[PROVIDED TEXT Boundary: Start]

World’s Largest Fast Charging Station Opens – Includes 20 Tesla Stalls (video)

SEP 2 2016 BY JAY COLE 23

More than 150 local Tesla owners showed up yesterday to witness the grand opening of the world’s largest fast charging station, which includes 20 Tesla dedicated Supercharging stalls…so we guess we can say the world’s largest station was also over-crowded for the first time as well.

New Tesla Supercharging Stalls In Nep

New Tesla Supercharging Stalls In Nebbenes

Thankfully there was a lot of great coverage that we can share, as Norsk elbilforening (who send us along a lot of great shots) and Bjorn Nylund (with some on the scene video) where both at the event.

The station is a joint project between Tesla and Fortum Charge & Drive, with representatives on hand from both outfits – Tesla’s country manager Pål Simonsen, and Fortum manager Jan Haugen Ihle, as well as secretary general Christina Bu of the Norwegian EV Association (Norsk elbilforening).

[PROVIDED TEXT Boundary: End]
[DATA SECTION Boundary: Start]

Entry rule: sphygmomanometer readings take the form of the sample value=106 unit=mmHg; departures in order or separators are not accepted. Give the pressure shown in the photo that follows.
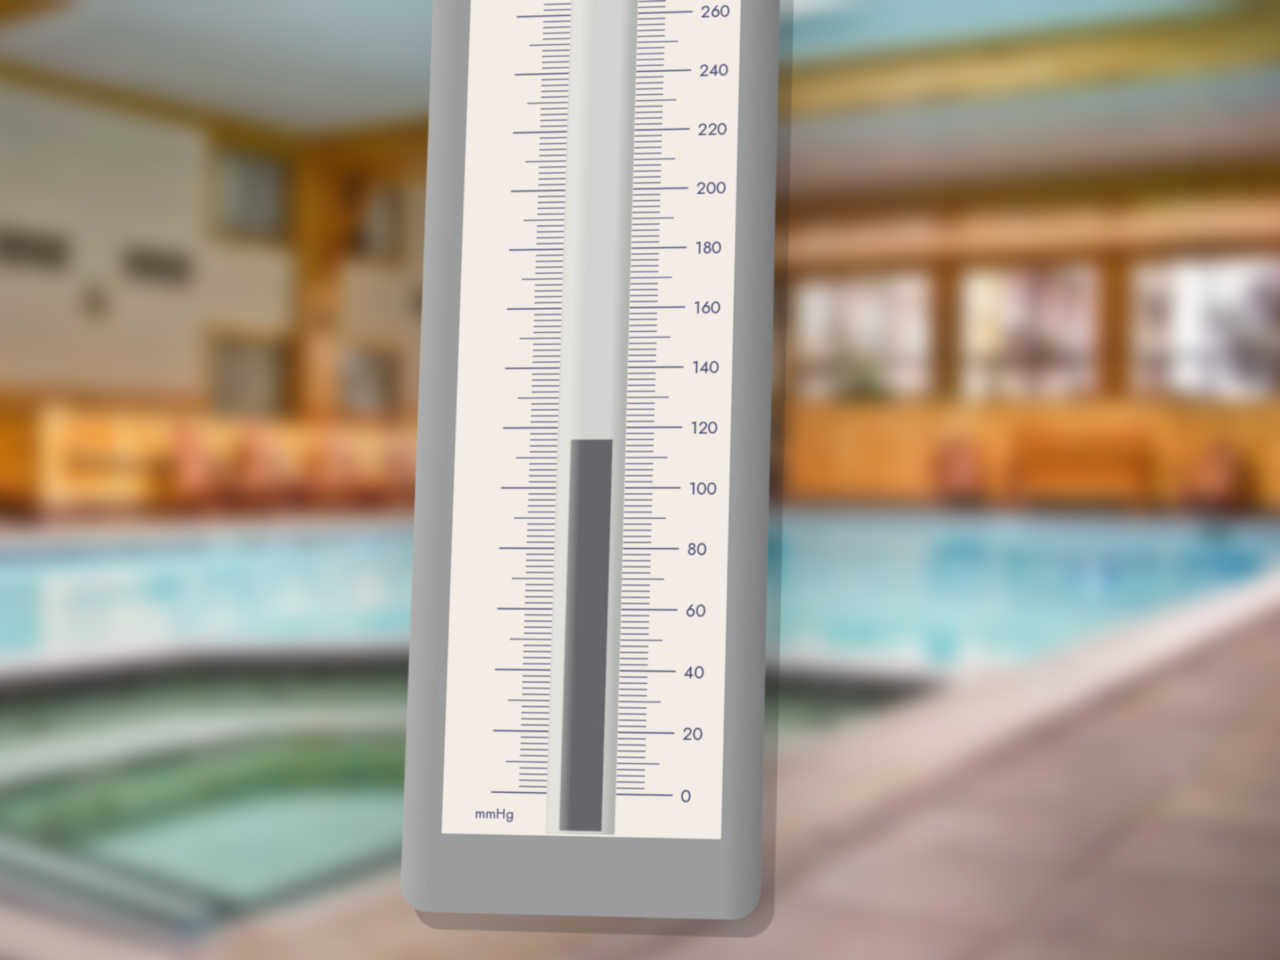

[DATA SECTION Boundary: End]

▸ **ABOUT THIS EXERCISE**
Transcribe the passage of the charging station article from "More than 150" to "time as well.".

▸ **RESPONSE BELOW**
More than 150 local Tesla owners showed up yesterday to witness the grand opening of the world’s largest fast charging station, which includes 20 Tesla dedicated Supercharging stalls…so we guess we can say the world’s largest station was also over-crowded for the first time as well.